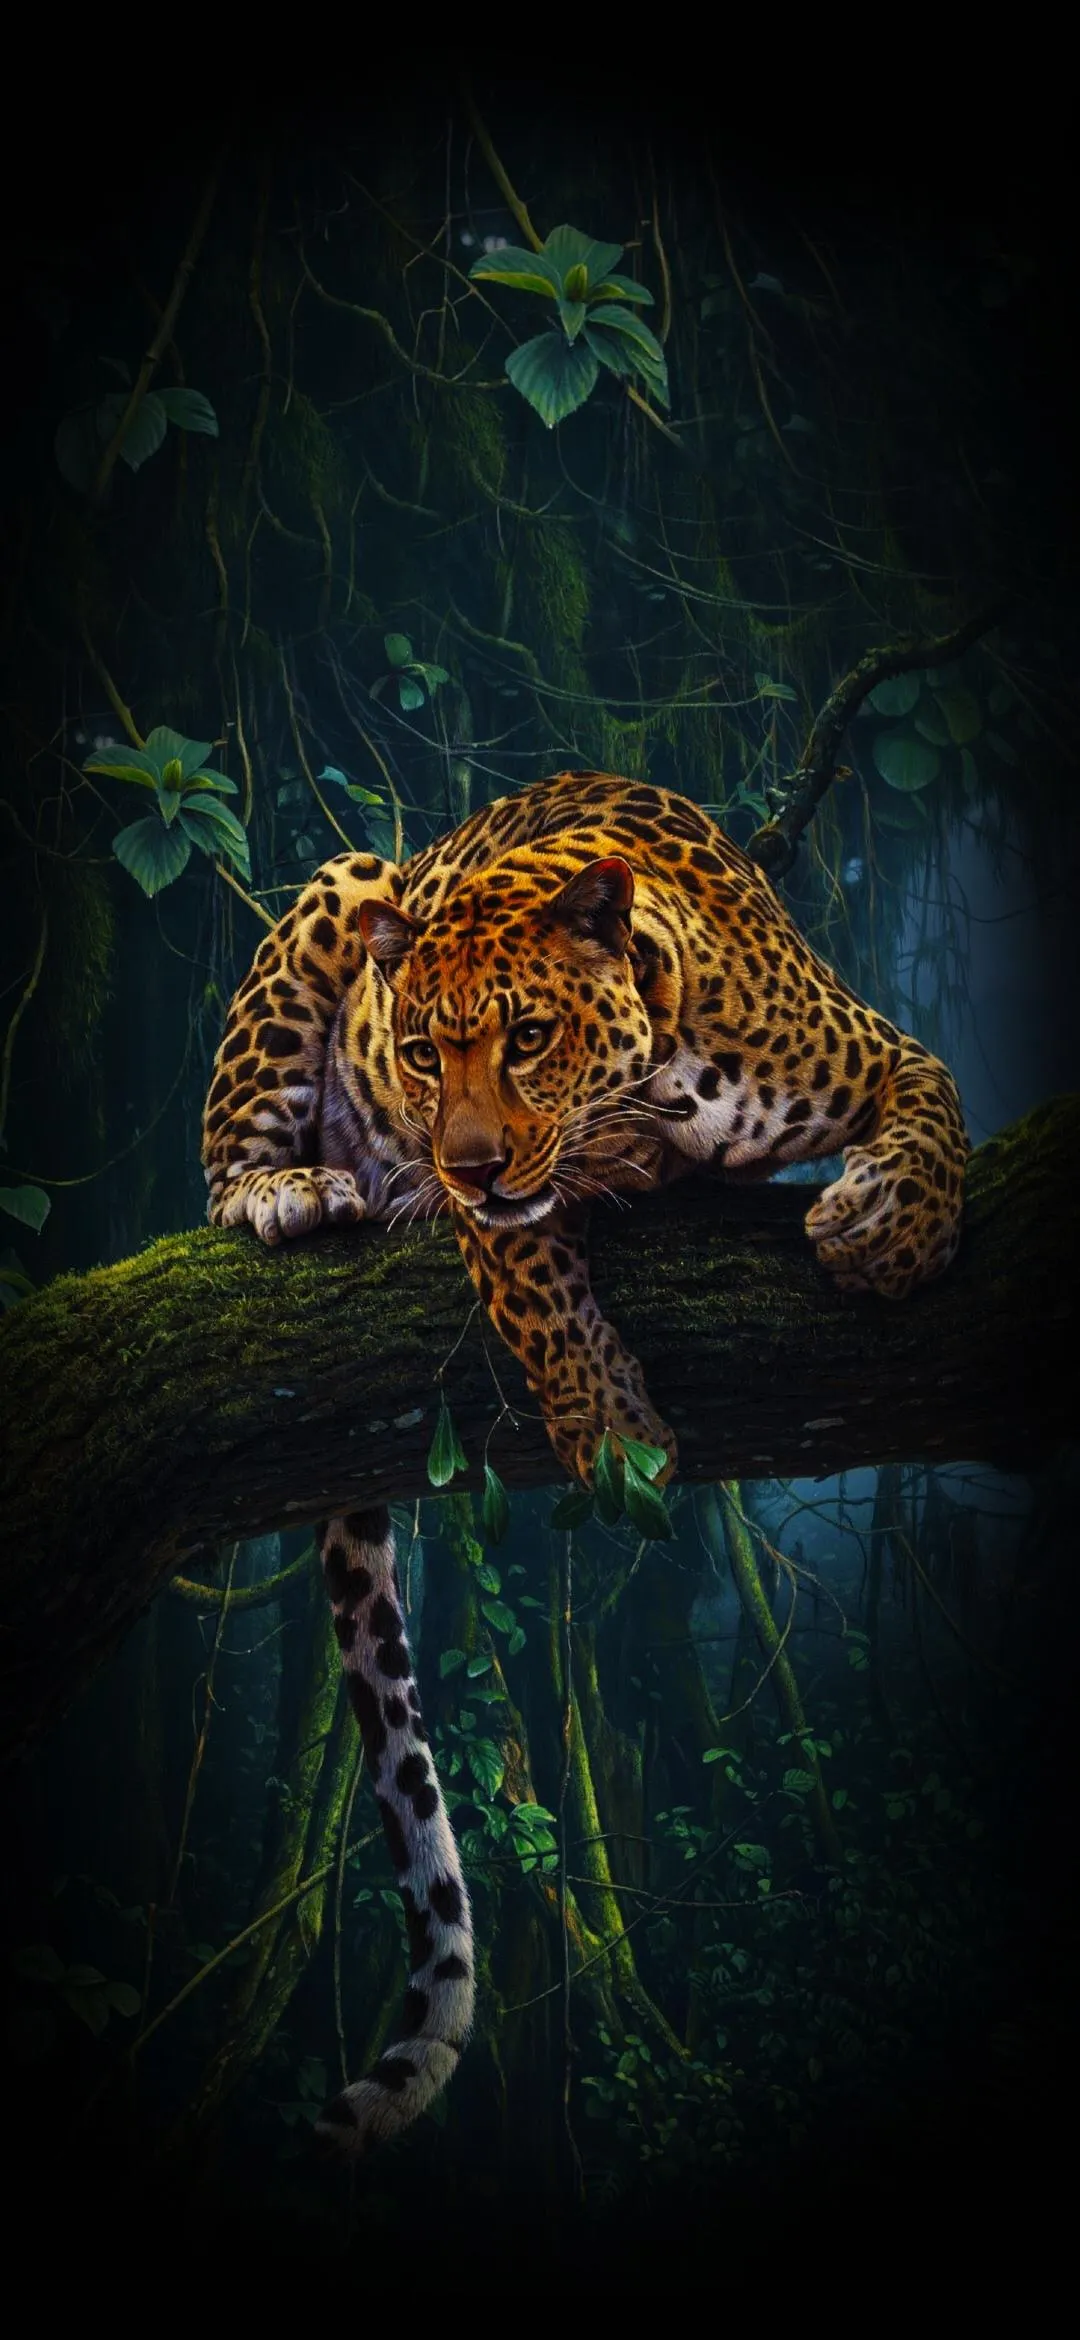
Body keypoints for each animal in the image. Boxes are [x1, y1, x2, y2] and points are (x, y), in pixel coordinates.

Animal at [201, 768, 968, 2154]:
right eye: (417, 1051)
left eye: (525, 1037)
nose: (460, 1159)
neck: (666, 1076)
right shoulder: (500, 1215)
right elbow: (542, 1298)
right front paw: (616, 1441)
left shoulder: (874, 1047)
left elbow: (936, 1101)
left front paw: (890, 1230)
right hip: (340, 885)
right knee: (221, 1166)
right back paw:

......

## Problem to work on:
In the listing above, take the line containing "nose: (460, 1159)" as the start and write out every line through the last one exactly, with nothing added.

## Task solution:
nose: (460, 1159)
neck: (666, 1076)
right shoulder: (500, 1215)
right elbow: (542, 1298)
right front paw: (616, 1441)
left shoulder: (874, 1047)
left elbow: (936, 1101)
left front paw: (890, 1230)
right hip: (340, 885)
right knee: (221, 1166)
right back paw:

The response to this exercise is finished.